The holistic systems approach embodied in the six-key areas of Sustainable Food Places framework was recognised as an effective vehicle for making progress. When a new group of stakeholders initially come together and there are no democratic structures in place for decision-making, it feels important to engender a sense of valuing the contribution of each stakeholder. The way the group went about doing this was through an explicit recognition of the complexity of the local food system, and an election that everyone take-up a ‘piece of the jigsaw’. Therefore, through coming out of our own silos, and instead working towards collective action, that we can become ‘more than the sum of our parts.’ Augusta says; ‘in those early meetings we took time to look more closely at the interconnected crises in our current food system, and we heard from inspiring food initiatives in Ceredigion and beyond. This gave time for the group to develop a more focussed sense of collective purpose’.  

 

A boost of confidence from the Welsh Government 

Shortly after their inaugural meetings they received news that the Wales Ministry of Social Justice, in collaboration with Food Sense Wales, in recognition of the important work that Local Food Partnerships do, allocated a grant opportunity of £90K for each Welsh local authority area to develop a local food partnership.  
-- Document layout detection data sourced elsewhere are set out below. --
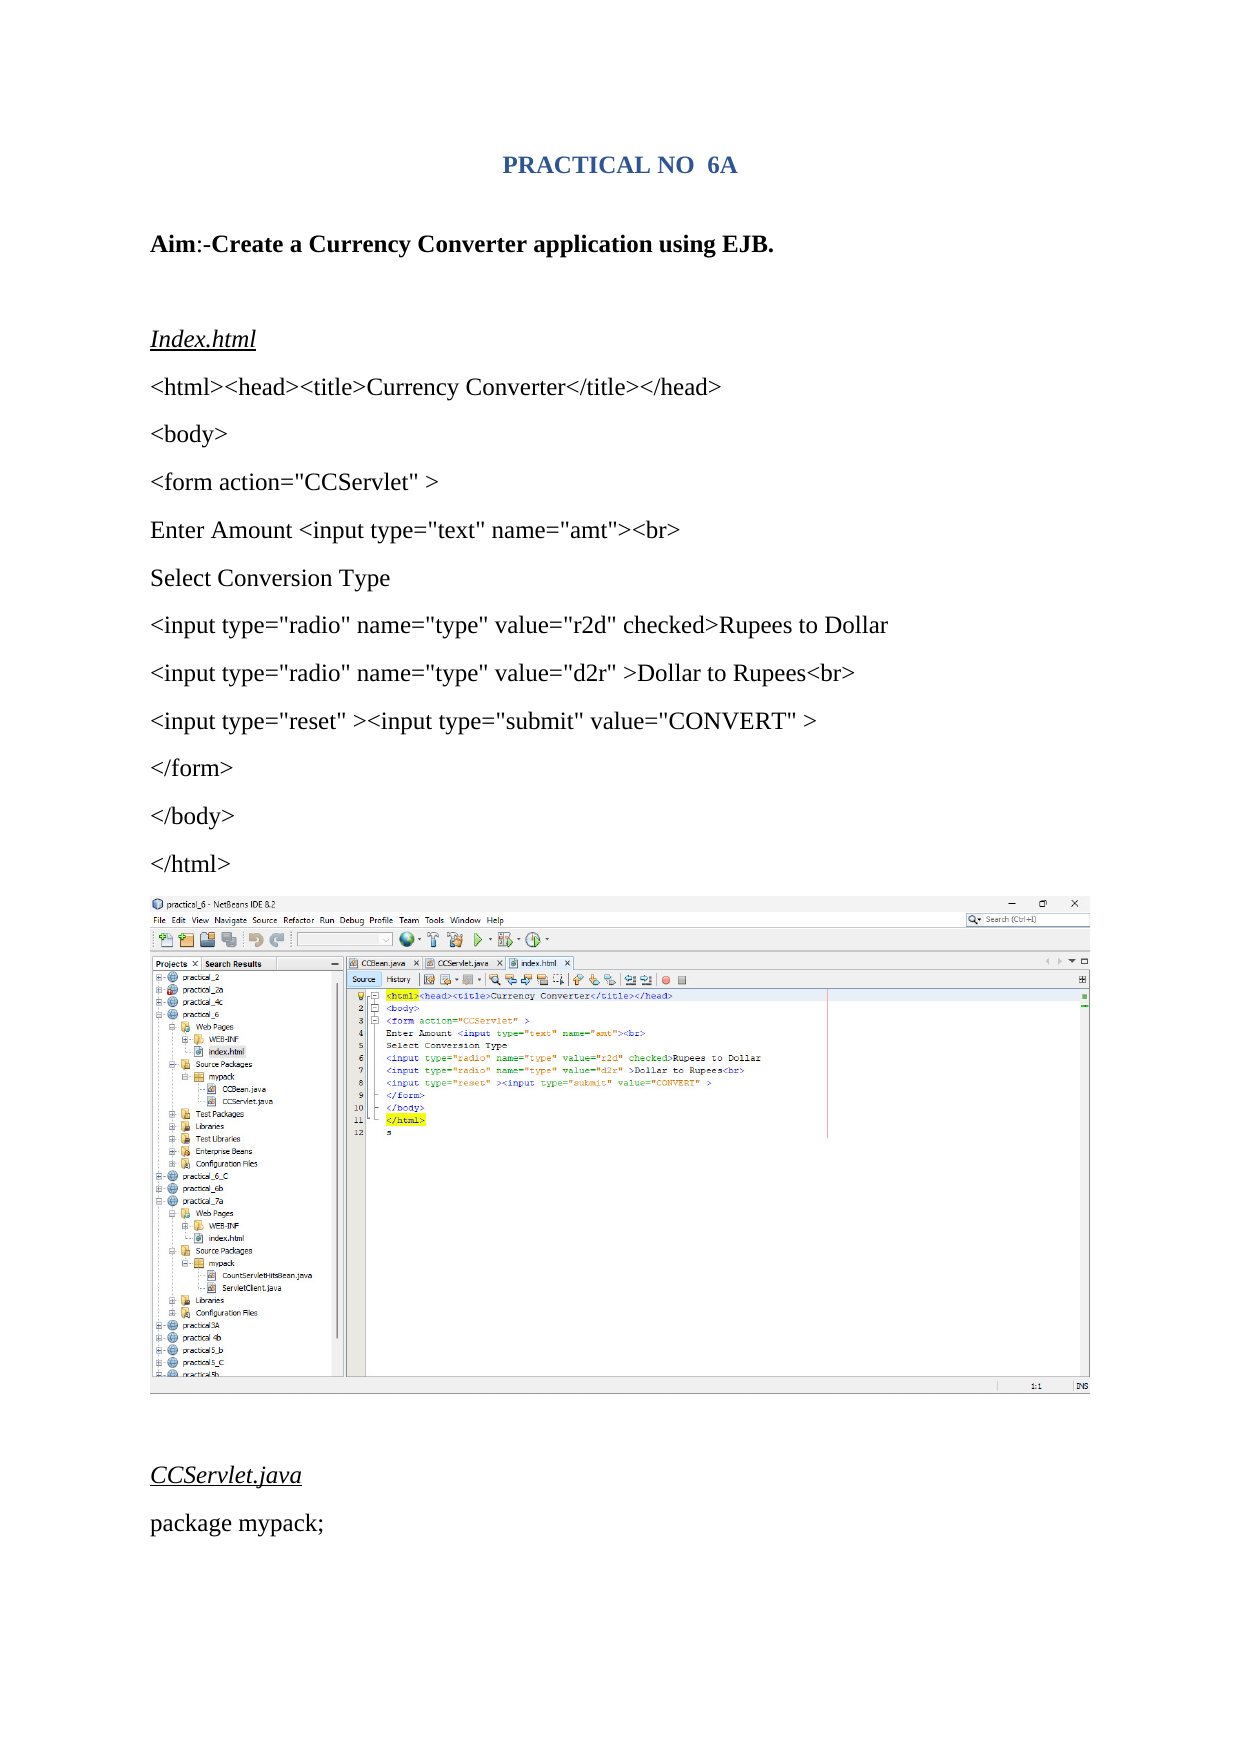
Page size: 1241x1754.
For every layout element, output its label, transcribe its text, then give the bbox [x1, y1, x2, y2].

text <input type="reset" ><input type="submit" value="CONVERT" > [150, 706, 1090, 734]
text </html> [150, 849, 1090, 878]
text <form action="CCServlet" > [150, 467, 1090, 496]
text Index.html [150, 324, 1090, 353]
text <input type="radio" name="type" value="d2r" >Dollar to Rupees<br> [150, 658, 1090, 687]
text Aim:-Create a Currency Converter application using EJB. [150, 229, 1090, 257]
subtitle PRACTICAL NO 6A [150, 150, 1090, 179]
text </body> [150, 801, 1090, 830]
text <body> [150, 419, 1090, 448]
text CCServlet.java [150, 1460, 1090, 1489]
text </form> [150, 753, 1090, 782]
text package mypack; [150, 1508, 1090, 1536]
text Select Conversion Type [150, 563, 1090, 591]
text Enter Amount <input type="text" name="amt"><br> [150, 515, 1090, 544]
text <input type="radio" name="type" value="r2d" checked>Rupees to Dollar [150, 610, 1090, 639]
text <html><head><title>Currency Converter</title></head> [150, 372, 1090, 401]
picture [150, 896, 1091, 1394]
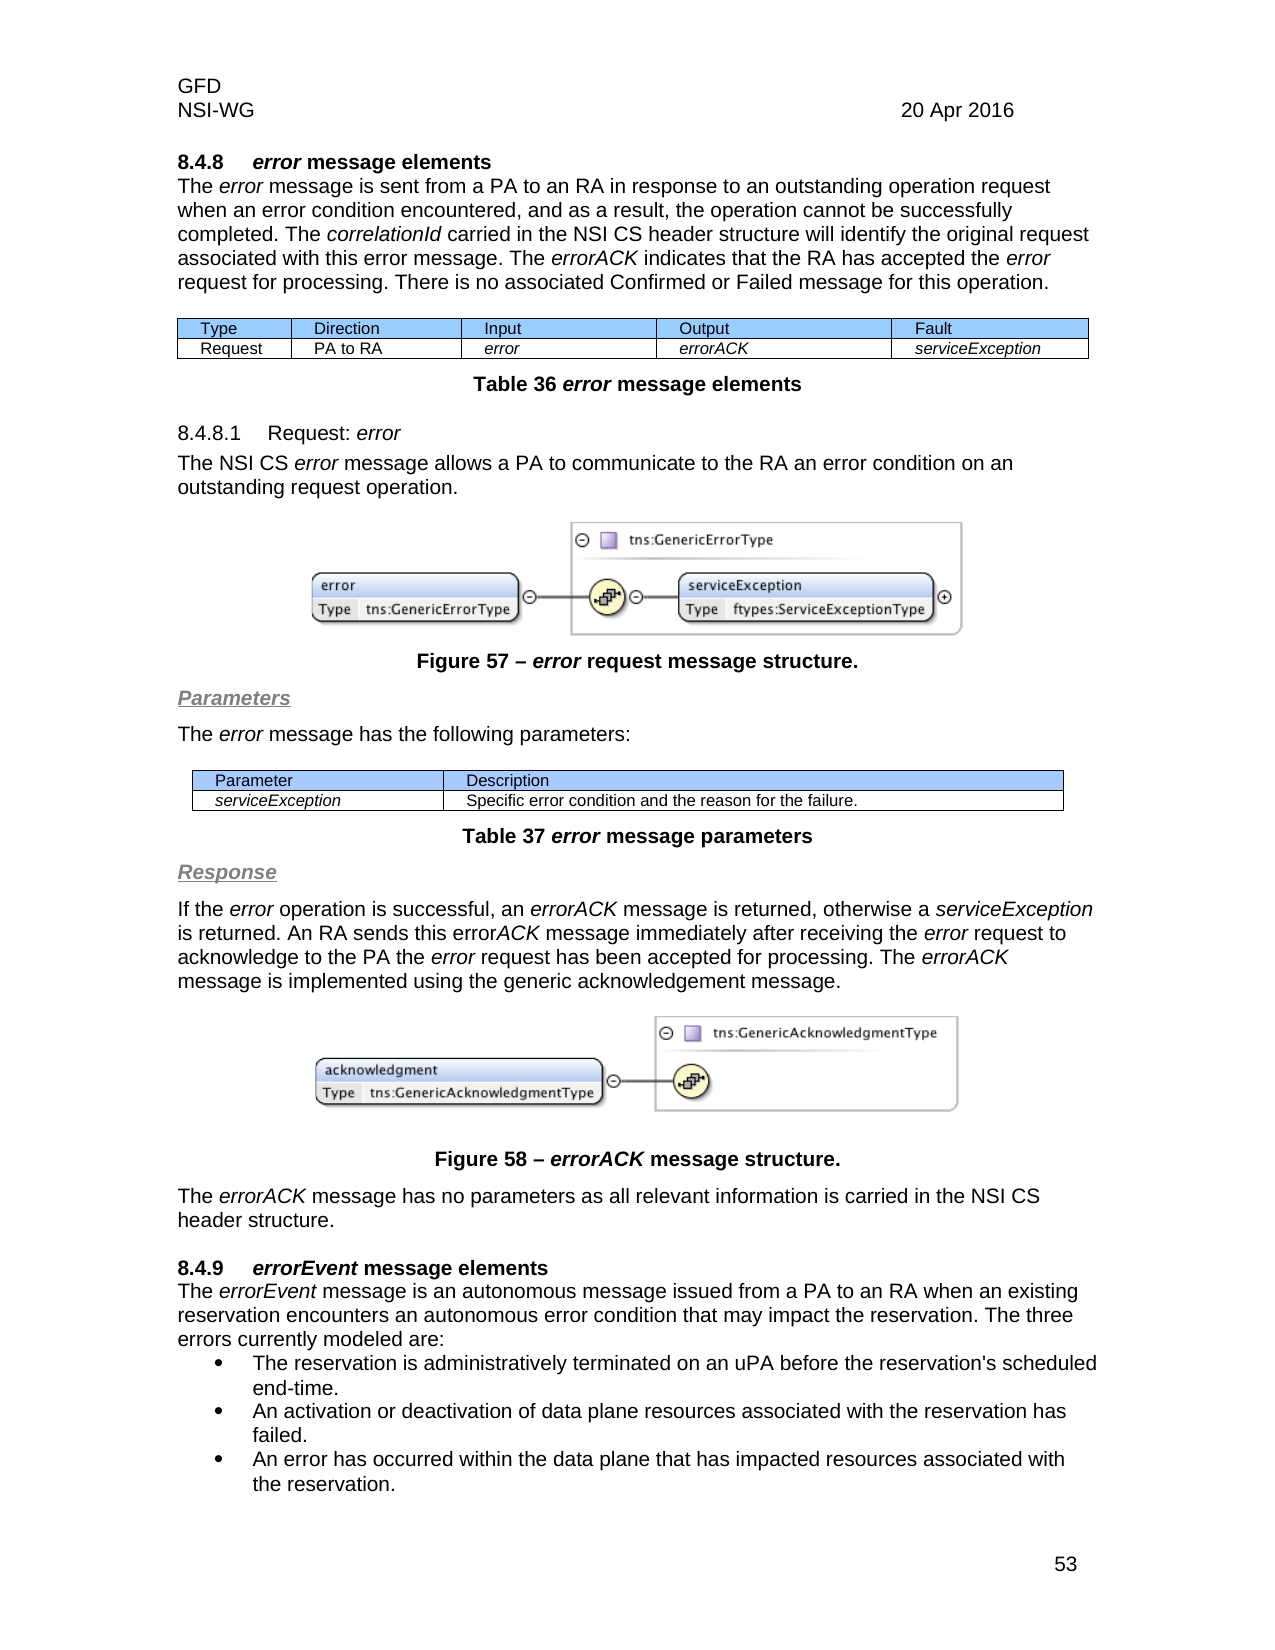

To ensure that all partners had an equal opportunity to act as host for a coordinator and project, Augusta worked with the council to develop a tender brief. The tender was successfully won by Menter a Busnes, an independent non-profit organisation that supports business and enterprise innovation across the food sector in Wales. Prior to employing a coordinator, Augusta worked with the team at Menter a Busnes to develop a small grant brief open to organisations across the county.  The grant criteria encouraged applications that would deliver cross-sector work in Ceredigion under any one or more of the six-key areas of the Sustainable Food Places framework.  
 

Putting people in place for action 

Shortly after this, Menter a Busnes appointed a coordinator. Ann Owen is an agroecological market gardener at Einon’s Garden and has a wealth of experience and passion for transforming local food systems having trained with the Transition Network and more recently working with the Mach Maethlon project in Machynlleth. Augusta then met Ann weekly for half an hour check-ins to connect and offer support. This kind of close working relationship offers promise for future regional collaboration between Sustainable Food Places. At the last Ceredigion stakeholder meeting, a vote to apply for Sustainable Food Places membership was unanimous. The county is now well on its way to having all the required evidence to put forward an application for membership in 2024.